MicroRNAs (miRNAs) have emerged as biomarkers for the diagnosis and prognosis of various diseases, such as cancer. Recent advancements in CRISPR/Cas12a-based biosensors in combination with hybridization chain reaction (HCR) make it a promising approach for miRNA detection. To increase the compatibility of HCR and CRISPR/Cas12a, we compared two design strategies of hairpin DNA in HCR. The results showed that different arrangements of the protospacer sequence and protospacer adjacent motif (PAM) in the hairpin DNA could affect the sensing performance. The "PAM Formation" strategy, by which the duplex PAM sites are absent in the hairpin DNA and present in the long duplex DNA after HCR, exhibited advantages in detection sensitivity.
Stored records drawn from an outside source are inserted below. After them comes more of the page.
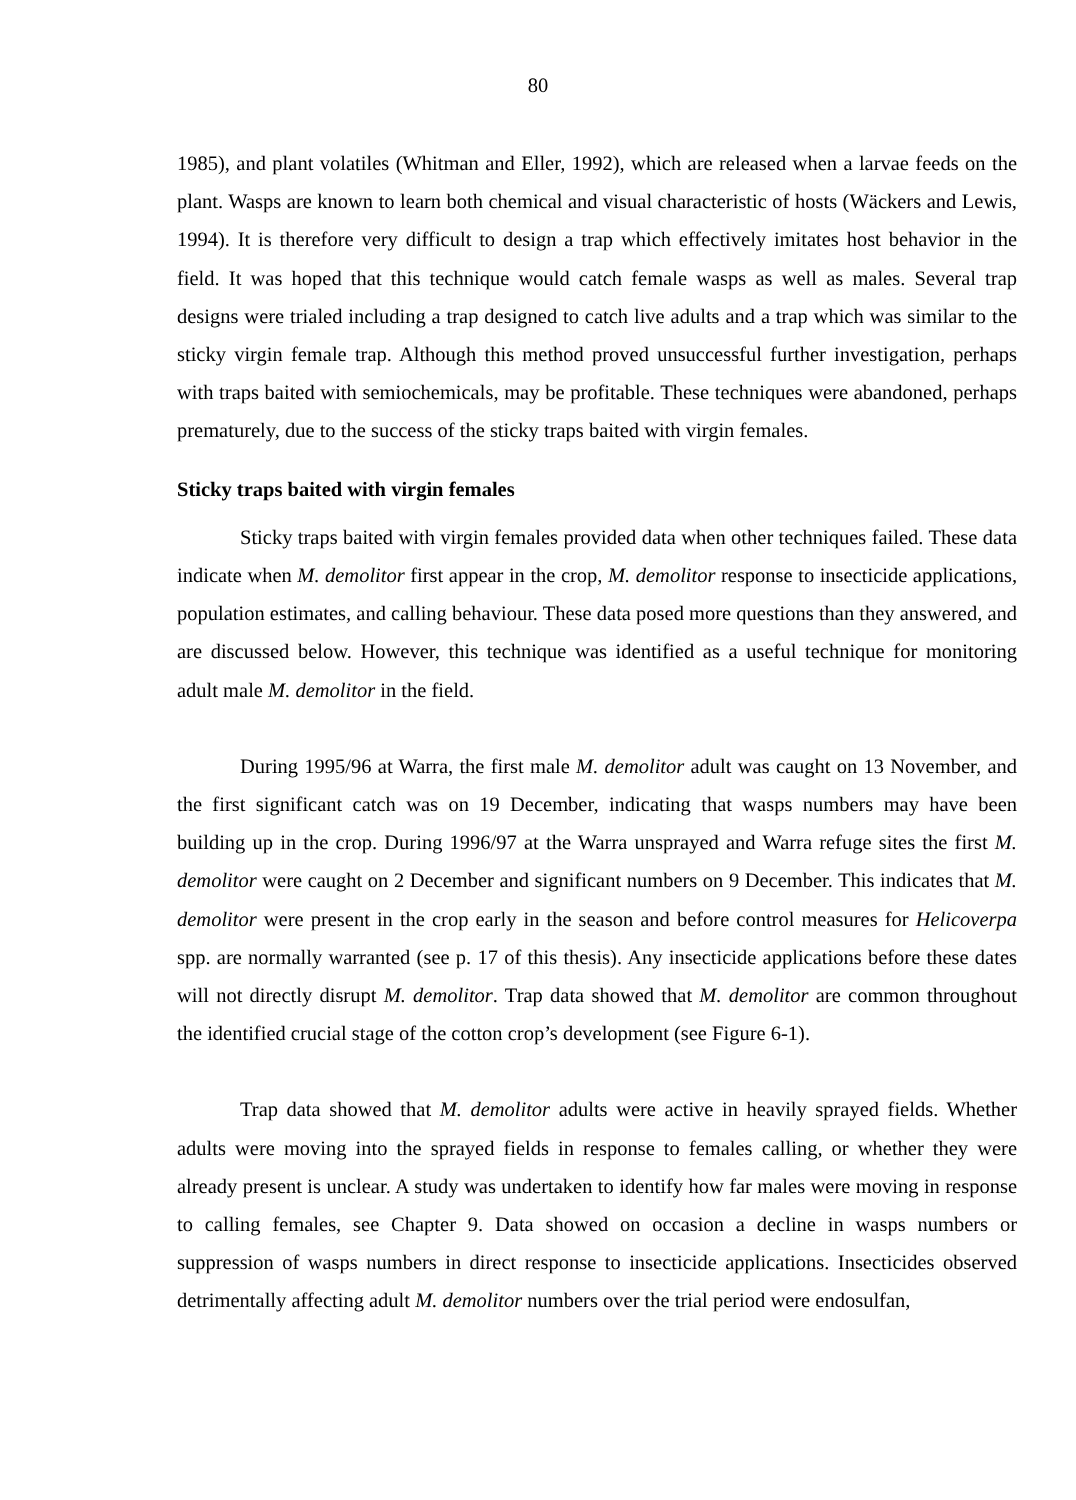80
1985), and plant volatiles (Whitman and Eller, 1992), which are released when a larvae feeds on the plant. Wasps are known to learn both chemical and visual characteristic of hosts (Wäckers and Lewis, 1994). It is therefore very difficult to design a trap which effectively imitates host behavior in the field. It was hoped that this technique would catch female wasps as well as males. Several trap designs were trialed including a trap designed to catch live adults and a trap which was similar to the sticky virgin female trap. Although this method proved unsuccessful further investigation, perhaps with traps baited with semiochemicals, may be profitable. These techniques were abandoned, perhaps prematurely, due to the success of the sticky traps baited with virgin females.
Sticky traps baited with virgin females
Sticky traps baited with virgin females provided data when other techniques failed. These data indicate when M. demolitor first appear in the crop, M. demolitor response to insecticide applications, population estimates, and calling behaviour. These data posed more questions than they answered, and are discussed below. However, this technique was identified as a useful technique for monitoring adult male M. demolitor in the field.
During 1995/96 at Warra, the first male M. demolitor adult was caught on 13 November, and the first significant catch was on 19 December, indicating that wasps numbers may have been building up in the crop. During 1996/97 at the Warra unsprayed and Warra refuge sites the first M. demolitor were caught on 2 December and significant numbers on 9 December. This indicates that M. demolitor were present in the crop early in the season and before control measures for Helicoverpa spp. are normally warranted (see p. 17 of this thesis). Any insecticide applications before these dates will not directly disrupt M. demolitor. Trap data showed that M. demolitor are common throughout the identified crucial stage of the cotton crop’s development (see Figure 6-1).
Trap data showed that M. demolitor adults were active in heavily sprayed fields. Whether adults were moving into the sprayed fields in response to females calling, or whether they were already present is unclear. A study was undertaken to identify how far males were moving in response to calling females, see Chapter 9. Data showed on occasion a decline in wasps numbers or suppression of wasps numbers in direct response to insecticide applications. Insecticides observed detrimentally affecting adult M. demolitor numbers over the trial period were endosulfan,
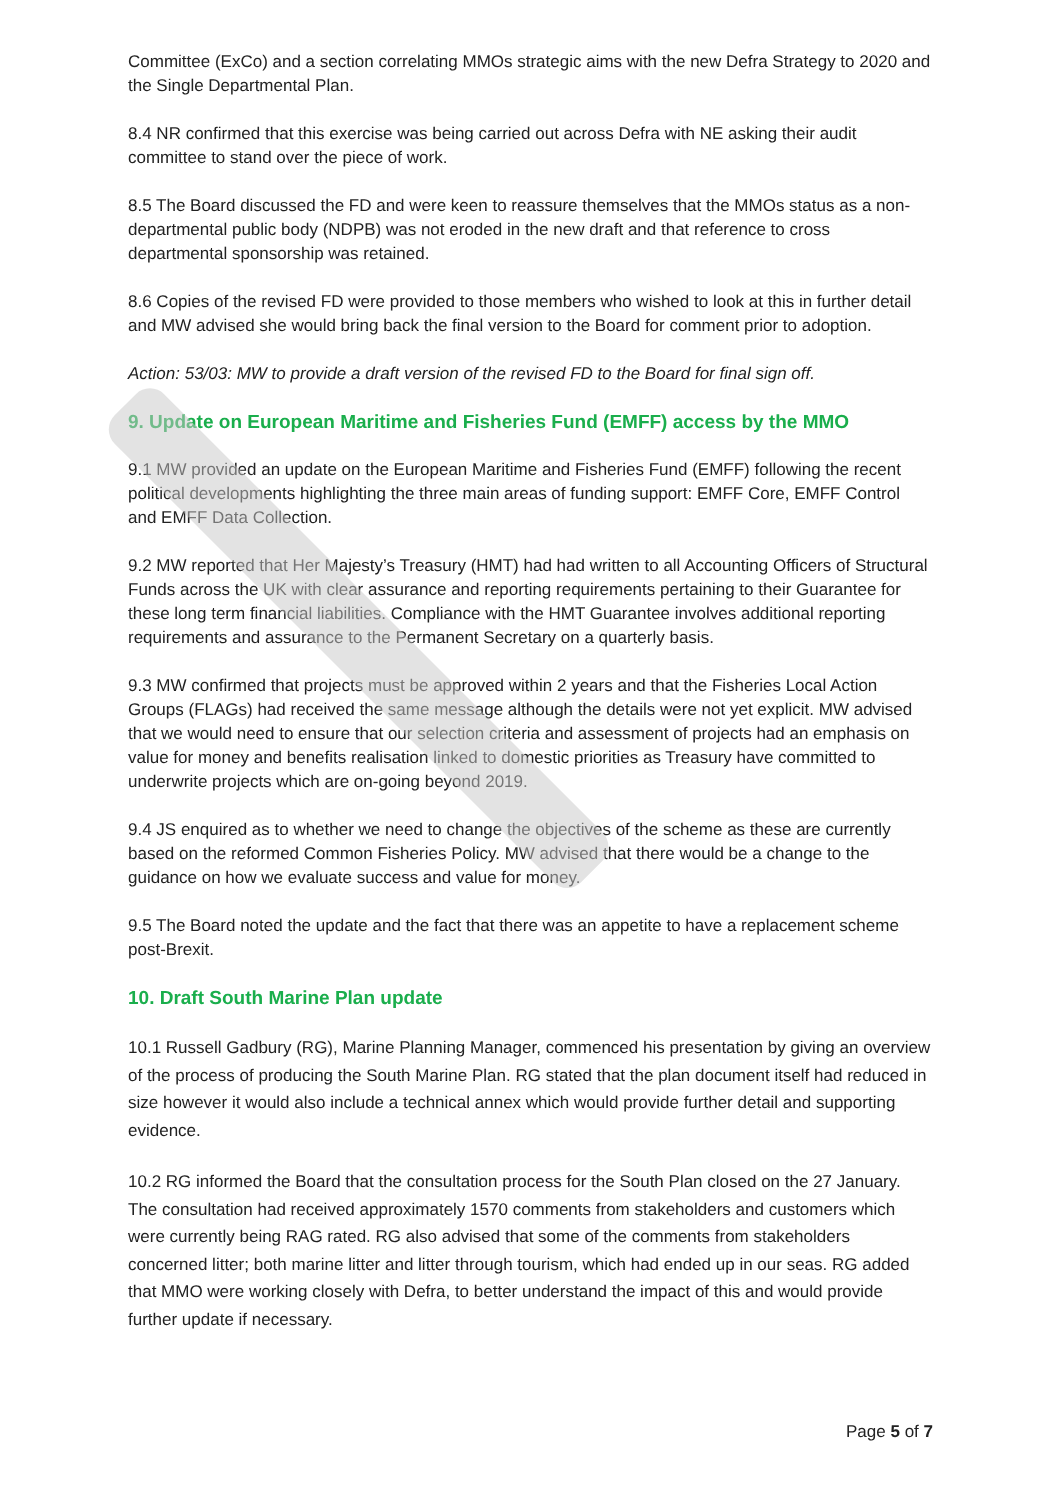Committee (ExCo) and a section correlating MMOs strategic aims with the new Defra Strategy to 2020 and the Single Departmental Plan.
8.4 NR confirmed that this exercise was being carried out across Defra with NE asking their audit committee to stand over the piece of work.
8.5 The Board discussed the FD and were keen to reassure themselves that the MMOs status as a non-departmental public body (NDPB) was not eroded in the new draft and that reference to cross departmental sponsorship was retained.
8.6 Copies of the revised FD were provided to those members who wished to look at this in further detail and MW advised she would bring back the final version to the Board for comment prior to adoption.
Action: 53/03: MW to provide a draft version of the revised FD to the Board for final sign off.
9. Update on European Maritime and Fisheries Fund (EMFF) access by the MMO
9.1 MW provided an update on the European Maritime and Fisheries Fund (EMFF) following the recent political developments highlighting the three main areas of funding support: EMFF Core, EMFF Control and EMFF Data Collection.
9.2 MW reported that Her Majesty’s Treasury (HMT) had had written to all Accounting Officers of Structural Funds across the UK with clear assurance and reporting requirements pertaining to their Guarantee for these long term financial liabilities. Compliance with the HMT Guarantee involves additional reporting requirements and assurance to the Permanent Secretary on a quarterly basis.
9.3 MW confirmed that projects must be approved within 2 years and that the Fisheries Local Action Groups (FLAGs) had received the same message although the details were not yet explicit. MW advised that we would need to ensure that our selection criteria and assessment of projects had an emphasis on value for money and benefits realisation linked to domestic priorities as Treasury have committed to underwrite projects which are on-going beyond 2019.
9.4 JS enquired as to whether we need to change the objectives of the scheme as these are currently based on the reformed Common Fisheries Policy. MW advised that there would be a change to the guidance on how we evaluate success and value for money.
9.5 The Board noted the update and the fact that there was an appetite to have a replacement scheme post-Brexit.
10. Draft South Marine Plan update
10.1 Russell Gadbury (RG), Marine Planning Manager, commenced his presentation by giving an overview of the process of producing the South Marine Plan. RG stated that the plan document itself had reduced in size however it would also include a technical annex which would provide further detail and supporting evidence.
10.2 RG informed the Board that the consultation process for the South Plan closed on the 27 January. The consultation had received approximately 1570 comments from stakeholders and customers which were currently being RAG rated. RG also advised that some of the comments from stakeholders concerned litter; both marine litter and litter through tourism, which had ended up in our seas. RG added that MMO were working closely with Defra, to better understand the impact of this and would provide further update if necessary.
Page 5 of 7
By optimizing the probe sequences and reaction conditions, we developed a miRNA detection platform. With the same crRNA, this platform enables the identification of different miRNAs by simply replacing the loop region of the target recognition probe. In addition, the proposed platform can detect single-stranded DNA and distinguishing single or multiple base mutations in the target strand. The application of discriminating the target miRNA expression levels from different cell lines validated the reliability and practicability of the sensor platform, indicating its potential applications in early clinical accurate diagnosis of cancers.